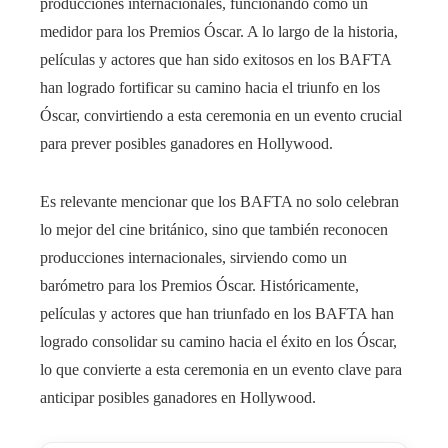
producciones internacionales, funcionando como un
medidor para los Premios Óscar. A lo largo de la historia,
películas y actores que han sido exitosos en los BAFTA
han logrado fortificar su camino hacia el triunfo en los
Óscar, convirtiendo a esta ceremonia en un evento crucial
para prever posibles ganadores en Hollywood.
Es relevante mencionar que los BAFTA no solo celebran
lo mejor del cine británico, sino que también reconocen
producciones internacionales, sirviendo como un
barómetro para los Premios Óscar. Históricamente,
películas y actores que han triunfado en los BAFTA han
logrado consolidar su camino hacia el éxito en los Óscar,
lo que convierte a esta ceremonia en un evento clave para
anticipar posibles ganadores en Hollywood.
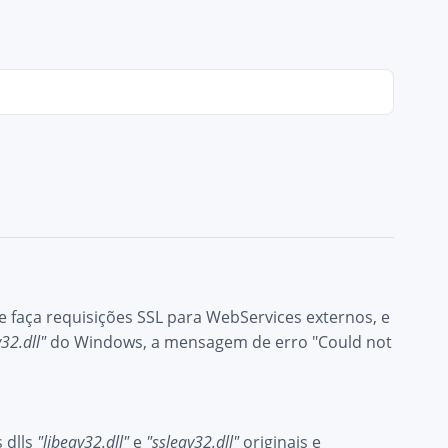
 faça requisições SSL para WebServices externos, e
32.dll"
do Windows, a mensagem de erro "Could not
s dlls
"libeay32.dll"
e
"ssleay32.dll"
originais e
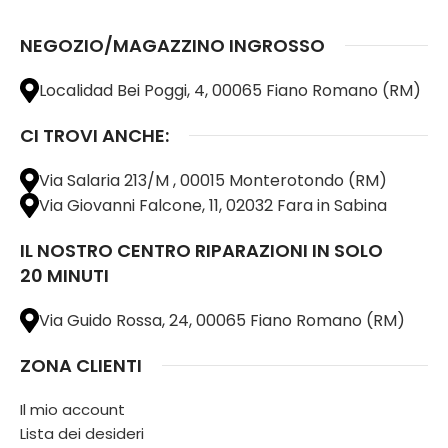
NEGOZIO/MAGAZZINO INGROSSO
Localidad Bei Poggi, 4, 00065 Fiano Romano (RM)
CI TROVI ANCHE:
Via Salaria 213/M , 00015 Monterotondo (RM)
Via Giovanni Falcone, 11, 02032 Fara in Sabina
IL NOSTRO CENTRO RIPARAZIONI IN SOLO
20 MINUTI
Via Guido Rossa, 24, 00065 Fiano Romano (RM)
ZONA CLIENTI
Il mio account
Lista dei desideri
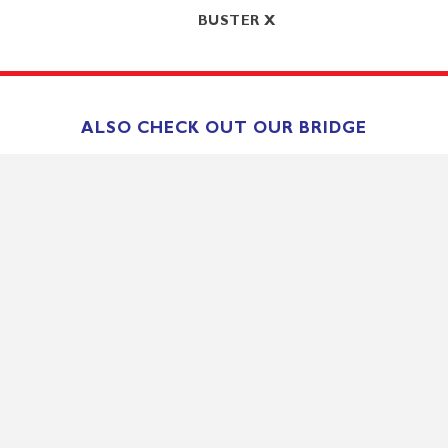
BUSTER X
ALSO CHECK OUT OUR BRIDGE
USED BOATS FOR SALE
Yamaha Båt og Motorsenter AS
Agnefestveien 290
4580 Lyngdal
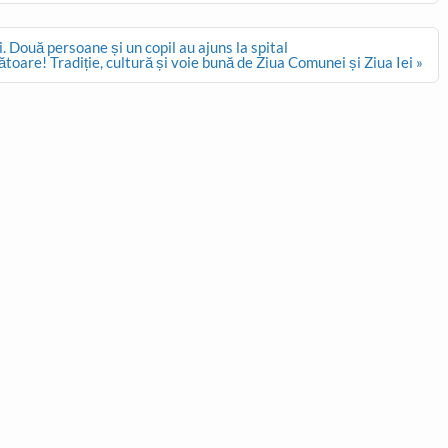
. Două persoane și un copil au ajuns la spital
ătoare! Tradiție, cultură și voie bună de Ziua Comunei și Ziua Iei »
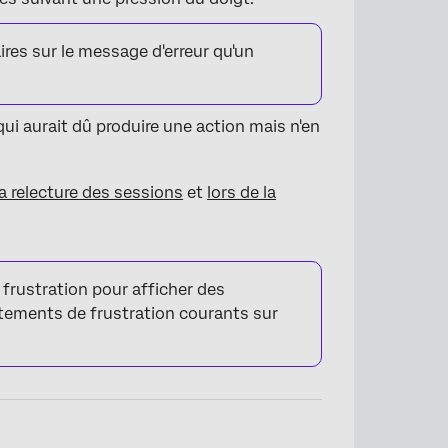
res sur le message d'erreur qu'un
ui aurait dû produire une action mais n'en
la relecture des sessions
et
lors de la
 frustration pour afficher des
rtements de frustration courants sur
.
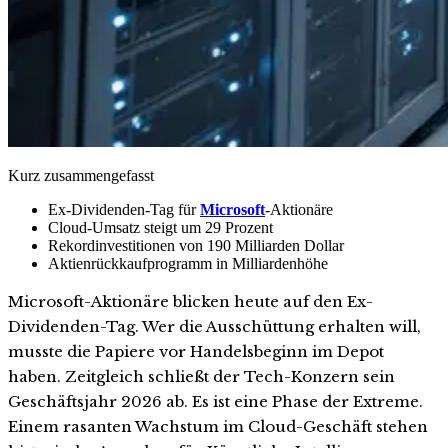
Kurz zusammengefasst
Ex-Dividenden-Tag für
Microsoft
-Aktionäre
Cloud-Umsatz steigt um 29 Prozent
Rekordinvestitionen von 190 Milliarden Dollar
Aktienrückkaufprogramm in Milliardenhöhe
Microsoft-Aktionäre blicken heute auf den Ex-
Dividenden-Tag. Wer die Ausschüttung erhalten will,
musste die Papiere vor Handelsbeginn im Depot
haben. Zeitgleich schließt der Tech-Konzern sein
Geschäftsjahr 2026 ab. Es ist eine Phase der Extreme.
Einem rasanten Wachstum im Cloud-Geschäft stehen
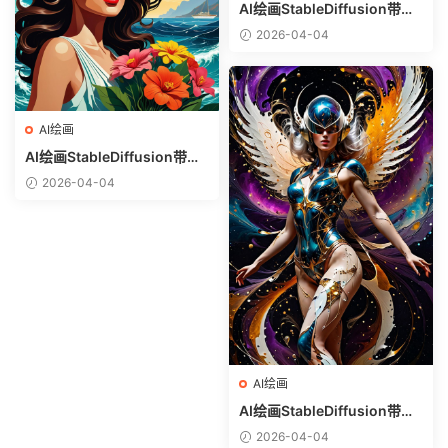
AI绘画StableDiffusion带信
息样图（civitai.com网站精
2026-04-04
选）-白衬衣少女
AI绘画
AI绘画StableDiffusion带信
息样图（civitai.com网站精
2026-04-04
选）-热带美女
AI绘画
AI绘画StableDiffusion带信
息样图（civitai.com网站精
2026-04-04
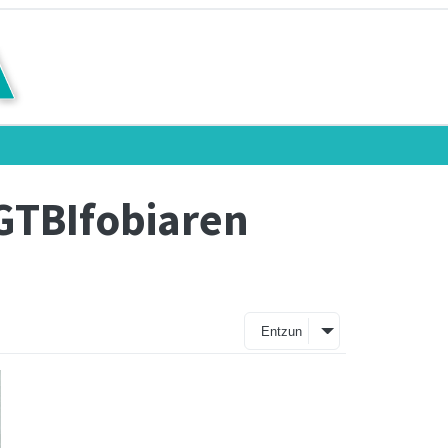
LGTBIfobiaren
Entzun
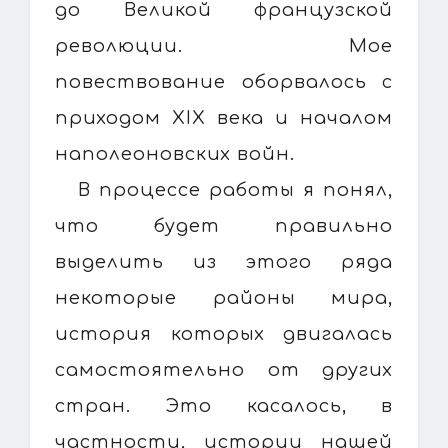
до Великой французской
революции. Мое
повествование оборвалось с
приходом XIX века и началом
наполеоновских войн.
В процессе работы я понял,
что будет правильно
выделить из этого ряда
некоторые районы мира,
история которых двигалась
самостоятельно от других
стран. Это касалось, в
частности, истории нашей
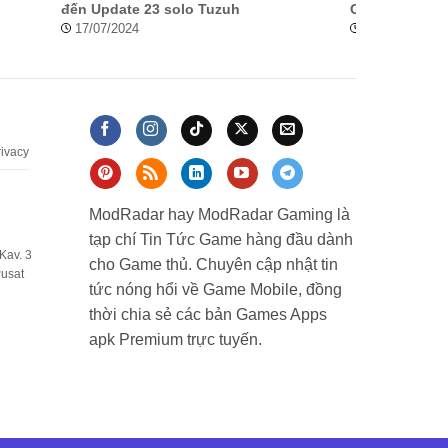
đến Update 23 solo Tuzuh
GEOMETRY D
17/07/2024
09/06/2024
rivacy
ModRadar hay ModRadar Gaming là
tạp chí Tin Tức Game hàng đầu dành
Kav. 3
cho Game thủ. Chuyên cập nhật tin
Pusat
tức nóng hổi về Game Mobile, đồng
thời chia sẻ các bản Games Apps
apk Premium trực tuyến.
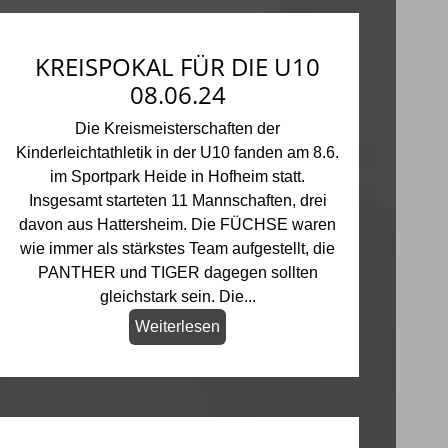
KREISPOKAL FÜR DIE U10
08.06.24
Die Kreismeisterschaften der
Kinderleichtathletik in der U10 fanden am 8.6.
im Sportpark Heide in Hofheim statt.
Insgesamt starteten 11 Mannschaften, drei
davon aus Hattersheim. Die FÜCHSE waren
wie immer als stärkstes Team aufgestellt, die
PANTHER und TIGER dagegen sollten
gleichstark sein. Die...
Weiterlesen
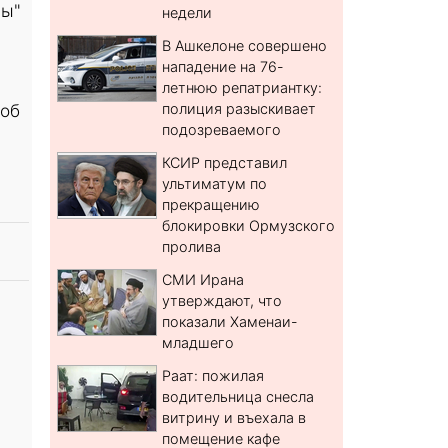
лы"
недели
В Ашкелоне совершено
нападение на 76-
летнюю репатриантку:
 об
полиция разыскивает
подозреваемого
КСИР представил
ультиматум по
прекращению
блокировки Ормузского
пролива
СМИ Ирана
утверждают, что
показали Хаменаи-
младшего
Раат: пожилая
водительница снесла
витрину и въехала в
помещение кафе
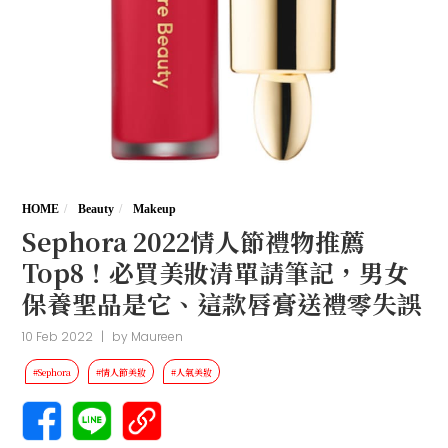
HOME
Beauty
Makeup
Sephora 2022情人節禮物推薦
Top8！必買美妝清單請筆記，男女
保養聖品是它、這款唇膏送禮零失誤
10 Feb 2022
|
by
Maureen
#Sephora
#情人節美妝
#人氣美妝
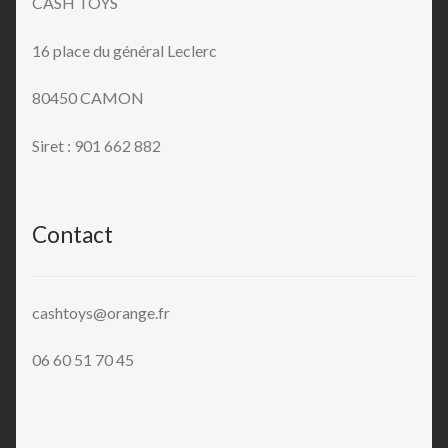
CASH TOYS
16 place du général Leclerc
80450 CAMON
Siret : 901 662 882
Contact
cashtoys@orange.fr
06 60 51 70 45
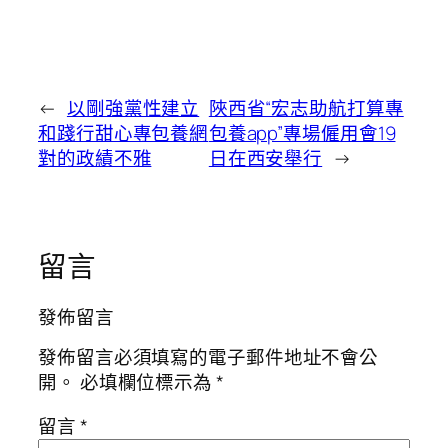
←
以剛強黨性建立
陜西省“宏志助航打算專
和踐行甜心專包養網
包養app”專場僱用會19
對的政績不雅
日在西安舉行
→
留言
發佈留言
發佈留言必須填寫的電子郵件地址不會公
開。
必填欄位標示為
*
留言
*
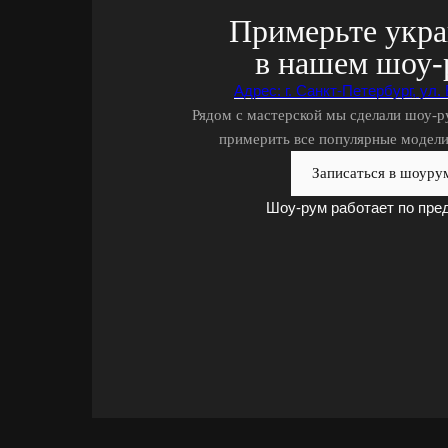
Примерьте укр
в нашем шоу-
Адрес: г. Санкт-Петербург, ул.
Рядом с мастерской мы сделали шоу-р
примерить все популярные модели
Записаться в шоуру
Шоу-рум работает по пре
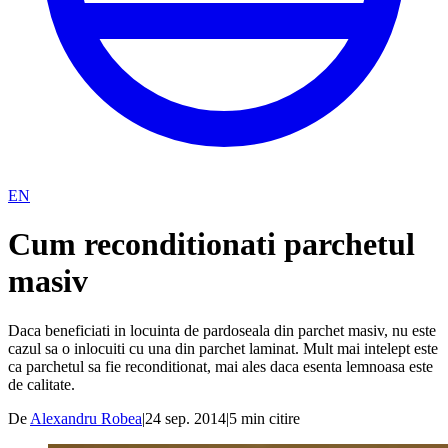
EN
Cum reconditionati parchetul
masiv
Daca beneficiati in locuinta de pardoseala din parchet masiv, nu este
cazul sa o inlocuiti cu una din parchet laminat. Mult mai intelept este
ca parchetul sa fie reconditionat, mai ales daca esenta lemnoasa este
de calitate.
De
Alexandru Robea
|
24 sep. 2014
|
5
min citire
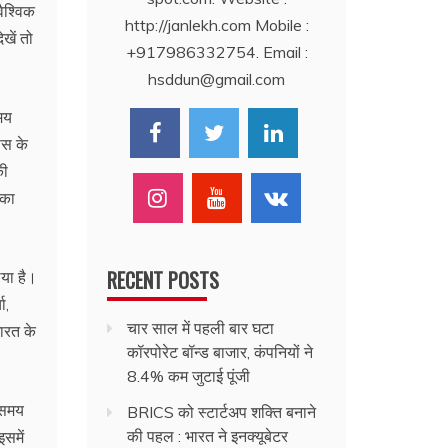
वैश्विक
http://janlekh.com Mobile :
खें तो
+917986332754. Email :
hsddun@gmail.com
मय
ास के
की
 का
RECENT POSTS
िया है।
ा,
चार साल में पहली बार घटा
ारत के
कॉरपोरेट बॉन्ड बाजार, कंपनियों ने
8.4% कम जुटाई पूंजी
 समय
BRICS को स्टार्टअप शक्ति बनाने
की पहल : भारत ने इनक्यूबेटर
समें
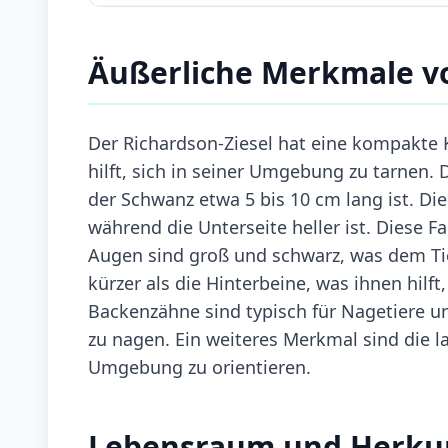
Äußerliche Merkmale vo
Der Richardson-Ziesel hat eine kompakte 
hilft, sich in seiner Umgebung zu tarnen
der Schwanz etwa 5 bis 10 cm lang ist. Die
während die Unterseite heller ist. Diese 
Augen sind groß und schwarz, was dem Tie
kürzer als die Hinterbeine, was ihnen hilf
Backenzähne sind typisch für Nagetiere un
zu nagen. Ein weiteres Merkmal sind die la
Umgebung zu orientieren.
Lebensraum und Herku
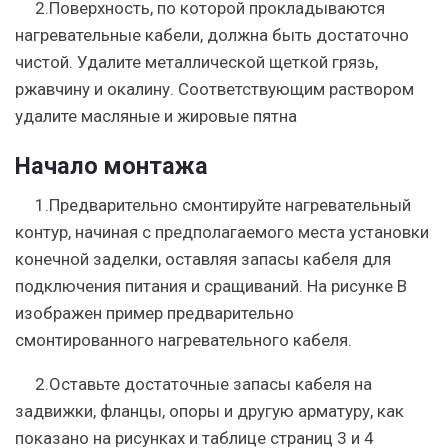
2.Поверхность, по которой прокладываются
нагревательные кабели, должна быть достаточно
чистой. Удалите металлической щеткой грязь,
ржавчину и окалину. Соответствующим раствором
удалите масляные и жировые пятна
Начало монтажа
1.Предварительно смонтируйте нагревательный
контур, начиная с предполагаемого места установки
конечной заделки, оставляя запасы кабеля для
подключения питания и сращиваний. На рисунке В
изображен пример предварительно
смонтированного нагревательного кабеля.
2.Оставьте достаточные запасы кабеля на
задвижки, фланцы, опоры и другую арматуру, как
показано на рисунках и таблице страниц 3 и 4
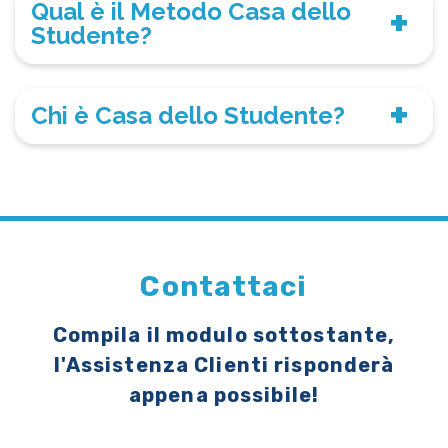
Qual è il Metodo Casa dello
Studente?
Chi è Casa dello Studente?
Contattaci
Compila il modulo sottostante,
l'Assistenza Clienti risponderà
appena possibile!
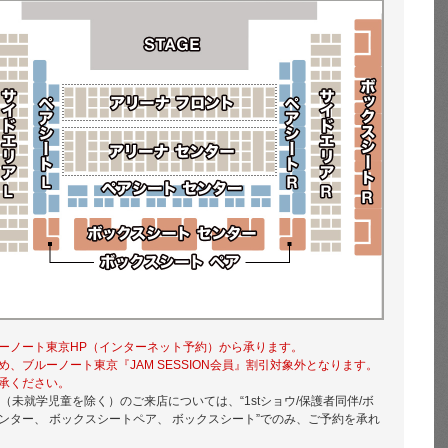
ーノート東京HP（インターネット予約）から承ります。
め、ブルーノート東京『JAM SESSION会員』割引対象外となります。
承ください。
（未就学児童を除く）のご来店については、“1stショウ/保護者同伴/ボ
ンター、 ボックスシートペア、 ボックスシート”でのみ、ご予約を承れ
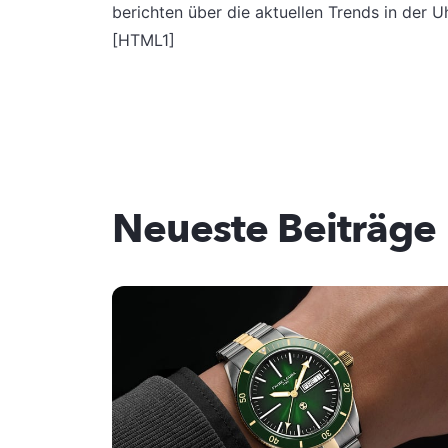
berichten über die aktuellen Trends in der U
[HTML1]
Neueste Beiträge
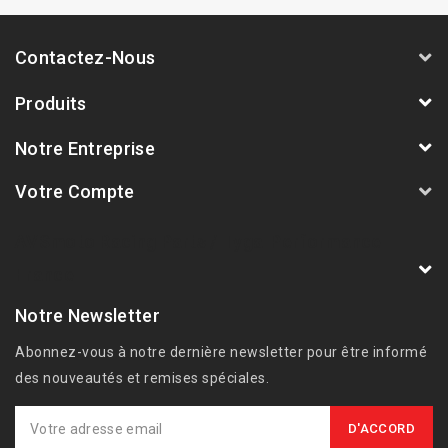
Contactez-Nous
Produits
Notre Entreprise
Votre Compte
AVSmoto Racing Parts / Tyga-Performance
France
Notre Newsletter
Abonnez-vous à notre dernière newsletter pour être informé
des nouveautés et remises spéciales.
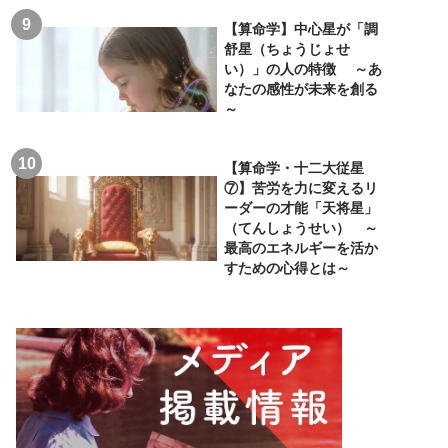
【算命学】中心星が「調
舒星（ちょうじょせ
い）」の人の特徴 ～あ
なたの感性が未来を創る
～
【算命学・十二大従星
⑦】苦労を力に変えるリ
ーダーの才能「天将星」
（てんしょうせい） ～
最高のエネルギーを活か
すための心得とは～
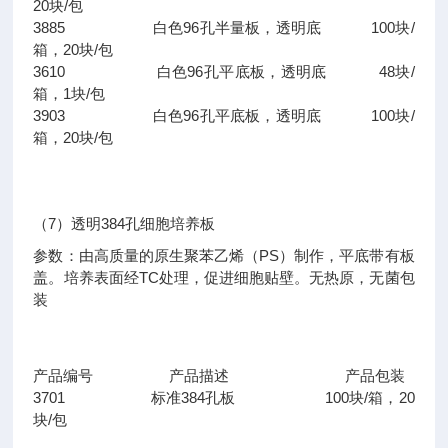
20块/包
3885 白色96孔半量板，透明底 100块/
箱，20块/包
3610 白色96孔平底板，透明底 48块/
箱，1块/包
3903 白色96孔平底板，透明底 100块/
箱，20块/包
（7）透明384孔细胞培养板
参数：由高质量的原生聚苯乙烯（PS）制作，平底带有板
盖。培养表面经TC处理，促进细胞贴壁。无热原，无菌包
装
产品编号 产品描述 产品包装
3701 标准384孔板 100块/箱，20
块/包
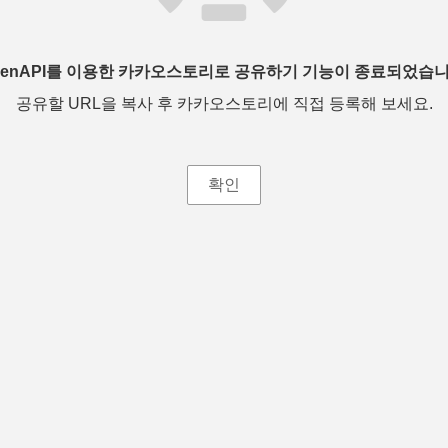
penAPI를 이용한 카카오스토리로 공유하기 기능이 종료되었습니
공유할 URL을 복사 후 카카오스토리에 직접 등록해 보세요.
확인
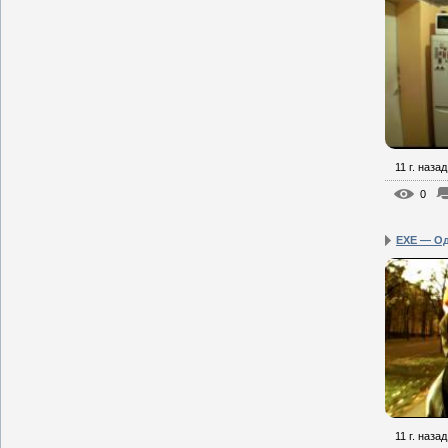
11 г. назад
0
EXE — О
11 г. назад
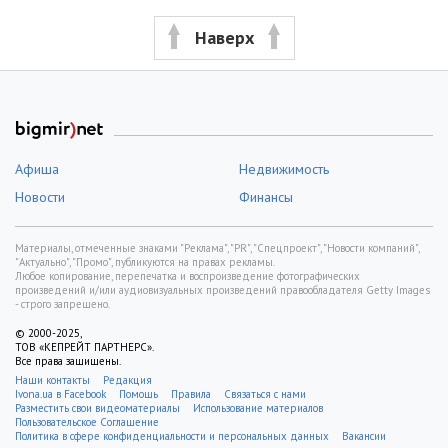
Наверх
Афиша
Недвижимость
Новости
Финансы
Материалы, отмеченные знаками "Реклама", "PR", "Спецпроект", "Новости компаний",
"Актуально", "Промо", публикуются на правах рекламы.
Любое копирование, перепечатка и воспроизведение фотографических
произведений и/или аудиовизуальных произведений правообладателя Getty Images
- строго запрещено.
© 2000-2025,
ТОВ «КЕПРЕЙТ ПАРТНЕРС».
Все права защищены.
Наши контакты
Редакция
Ivona.ua в Facebook
Помощь
Правила
Связаться с нами
Разместить свои видеоматериалы
Использование материалов
Пользовательское Соглашение
Политика в сфере конфиденциальности и персональных данных
Вакансии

· · ·

PROBLEM TO SOLVE | Show each line of the material that includes the string "películas" by copying it.

RESPONSE |
películas y actores que han sido exitosos en los BAFTA
películas y actores que han triunfado en los BAFTA han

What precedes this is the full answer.